Thorne's brows drew down in intense thought. "Are you sure we should be taking the Ariel? Last I heard, Baron Ryoval was still alive. It's bound to get his attention."
House Ryoval was one of Bharaputra's minor rivals in the illegal medical end of things. Its specialty was manufacturing genetically-engineered or surgically sculptured humans for any purpose, including sexual, in effect slaves made-to-order; evil, he supposed, but not the killing evil that obsessed him. But what had the Ariel to do with Baron Ryoval? He hadn't a clue. Let Thorne worry about it. Perhaps the hermaphrodite would drop more information later. He reminded himself to seize the first opportunity to review the ship's mission logs.
"This mission has nothing to do with House Ryoval. We shall avoid them."
"So I hope," agreed Thorne fervently. It paused, thoughtfully sipping tea. "Now, despite the fact that Jackson's Whole is long overdue for a housecleaning, preferably with atomics, I presume we are not doing this just out of the goodness of our hearts. What's, ah, the mission behind the mission this time?"
He had a rehearsed answer for that one. "In fact, only one of the clones, or rather, one of its progenitors, is of interest to our employer.

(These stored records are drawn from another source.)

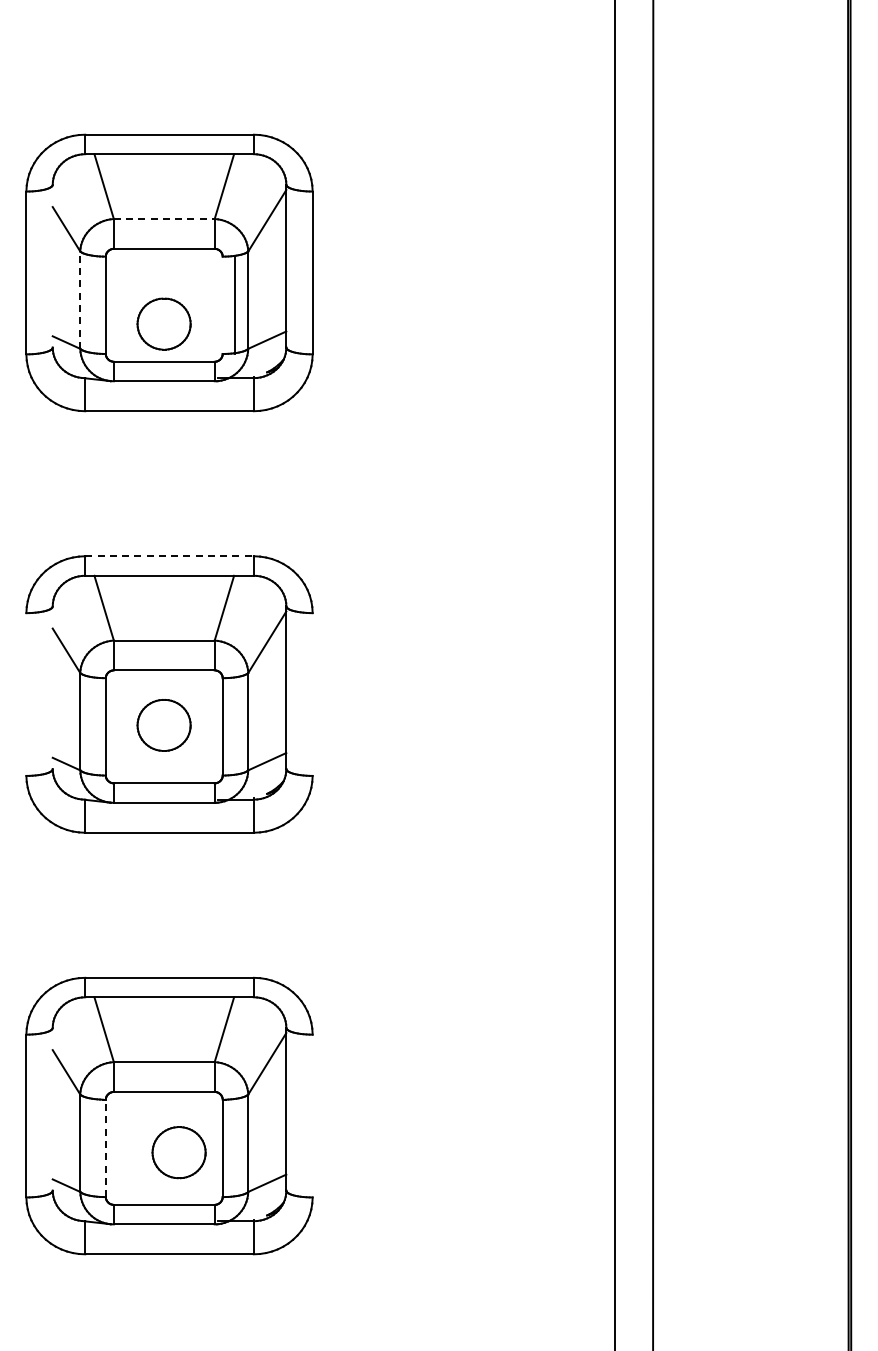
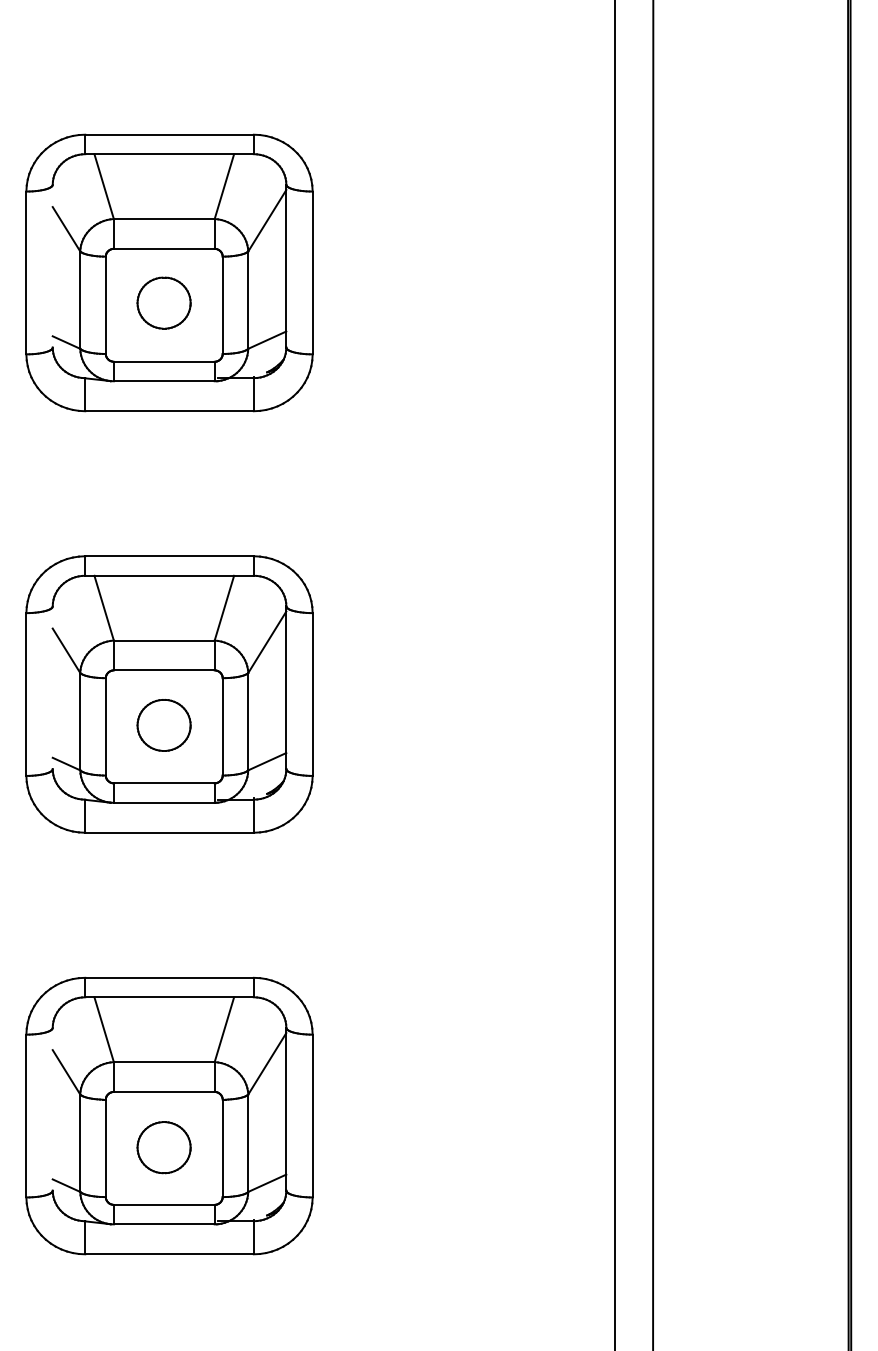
line at (164, 219): dashed -> solid
line at (80, 300): dashed -> solid
line at (234, 304) position: (234, 304) -> (222, 304)
part at (163, 323) position: (163, 323) -> (163, 302)
line at (170, 556): dashed -> solid
line at (26, 694): none -> present
line at (312, 694): none -> present
line at (312, 1115): none -> present
line at (105, 1148): dashed -> solid
part at (178, 1152) position: (178, 1152) -> (163, 1147)
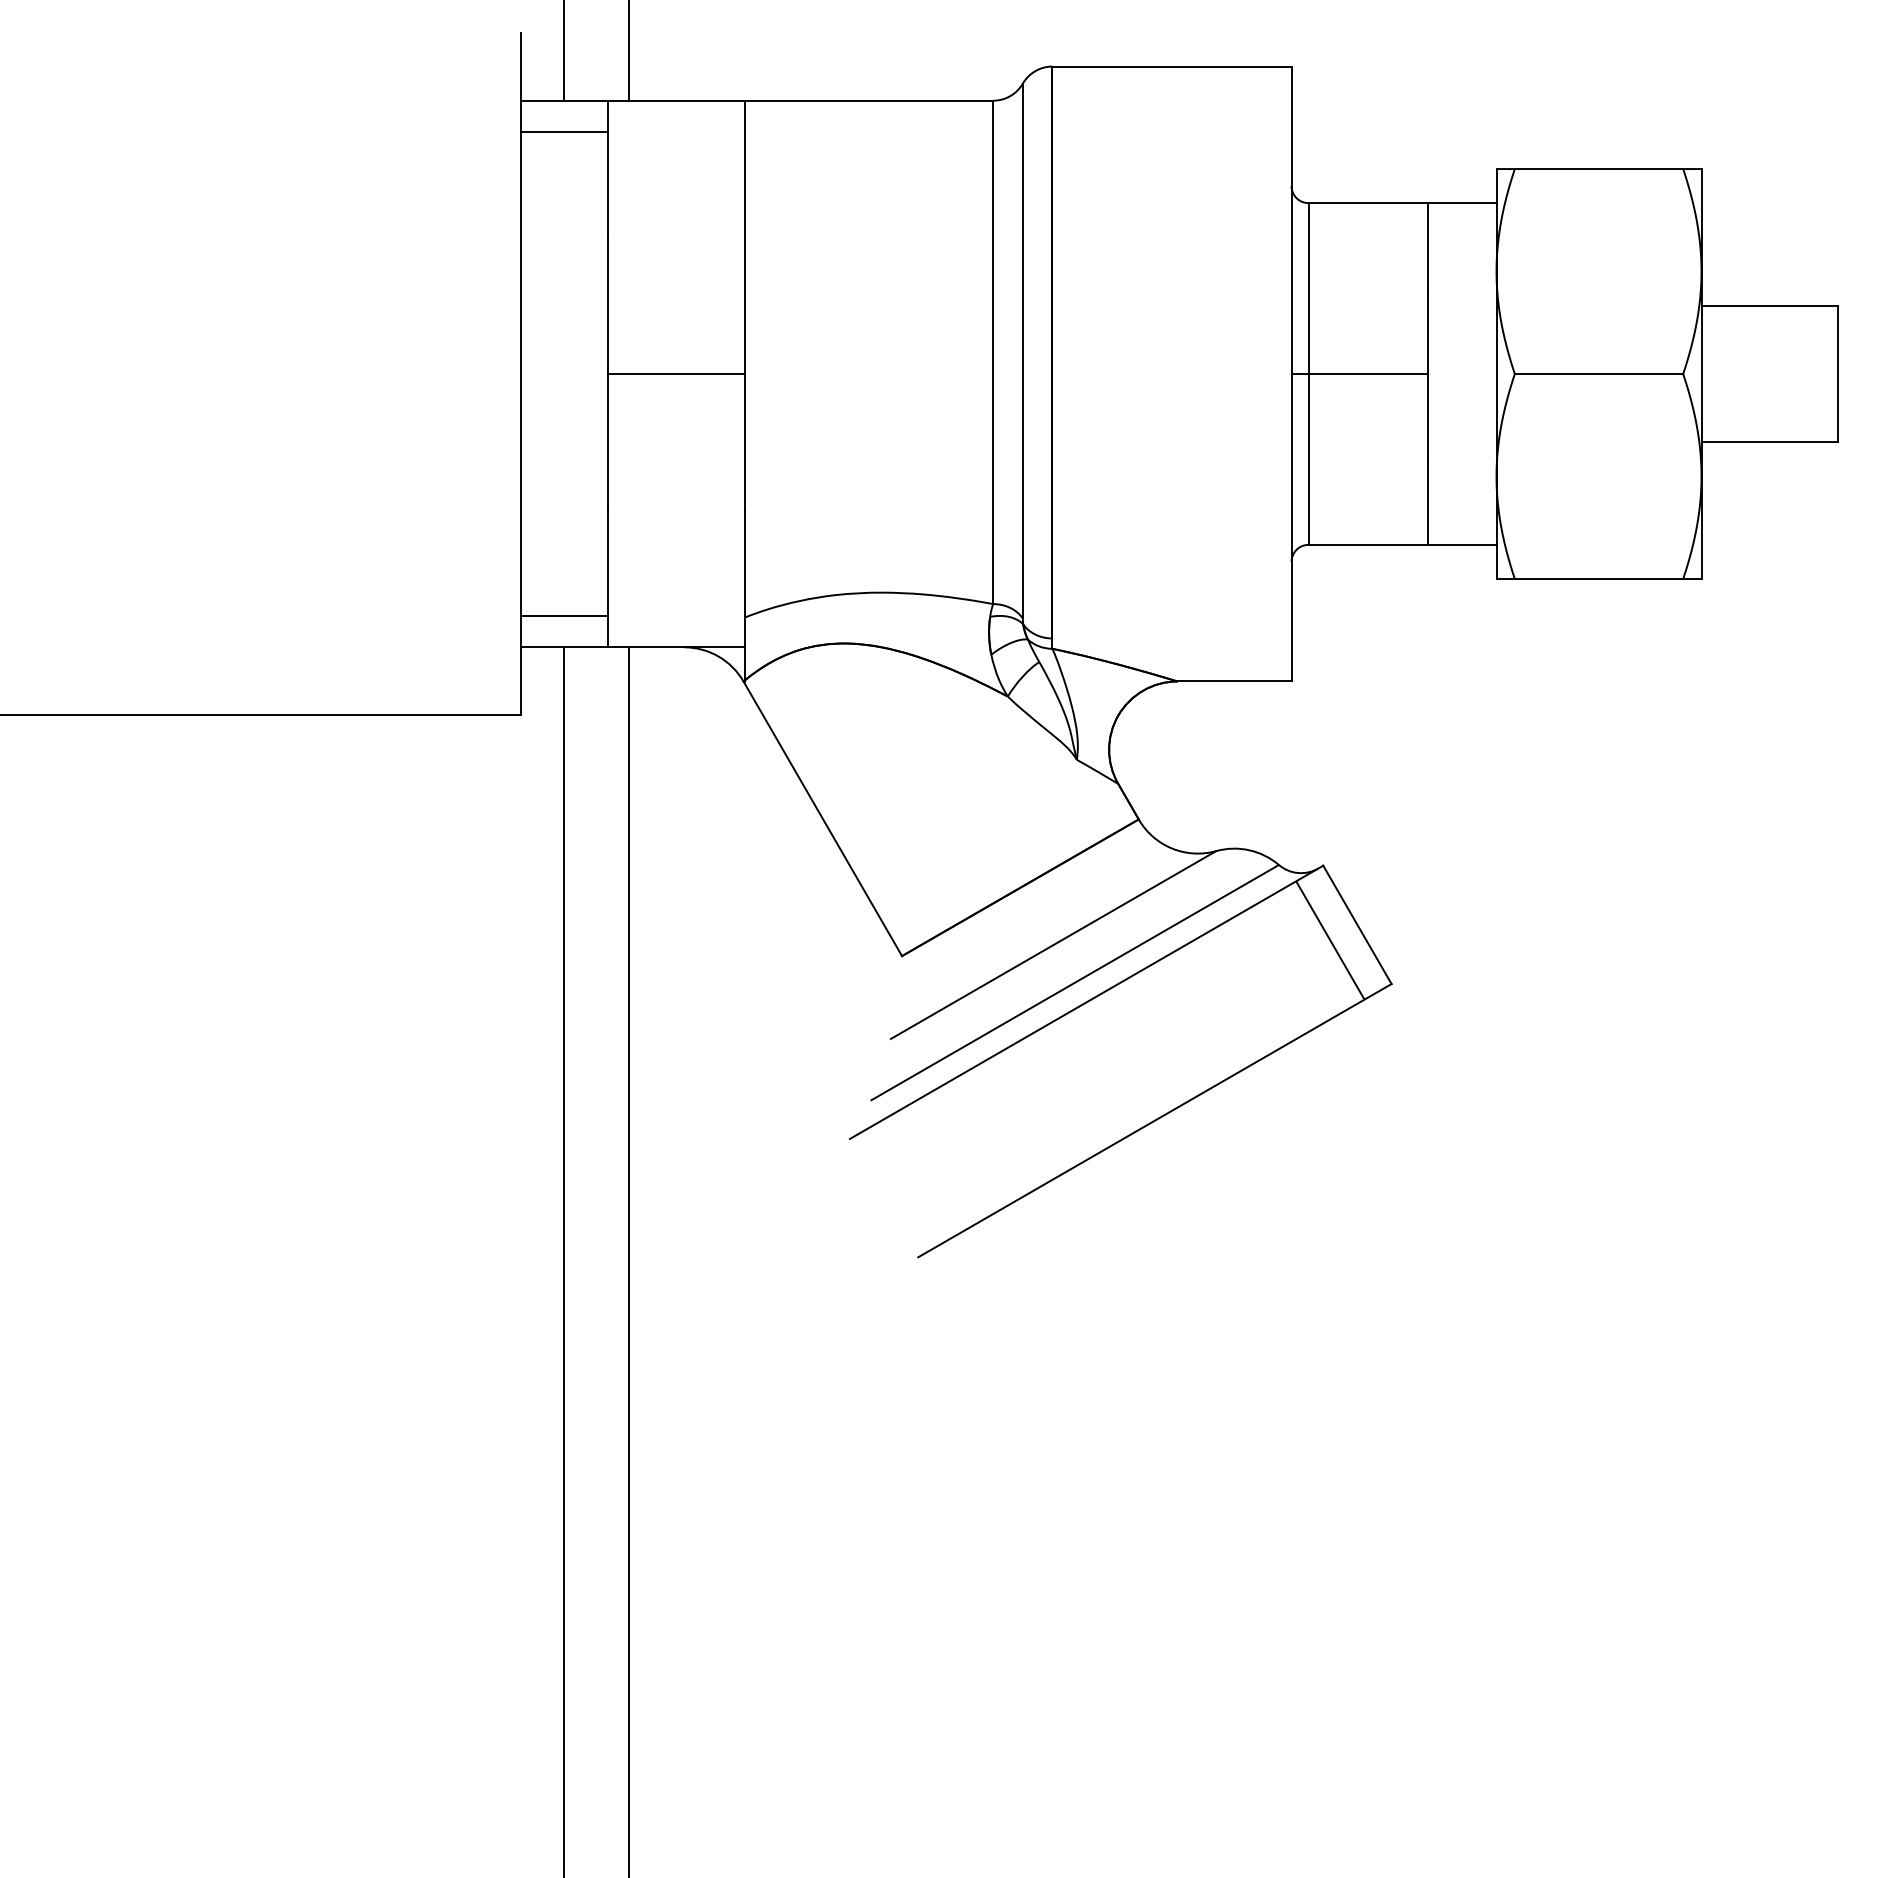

The rest are to be camouflage. Among them, Bharaputra's customers have a lot of enemies. They won't know which one is attacking who. It makes our employer's identity, which they very much desire to keep secret, all the more secure."
Thorne grinned smugly. "That little refinement was your idea, I take it."
He shrugged. "In a sense."
"Hadn't we better know which clone we're after, to prevent accidents, or in case we have to cut and run? If our employer wants it alive—or does it matter to them if the clone is alive or dead? If the real target is the old bugger who had it grown."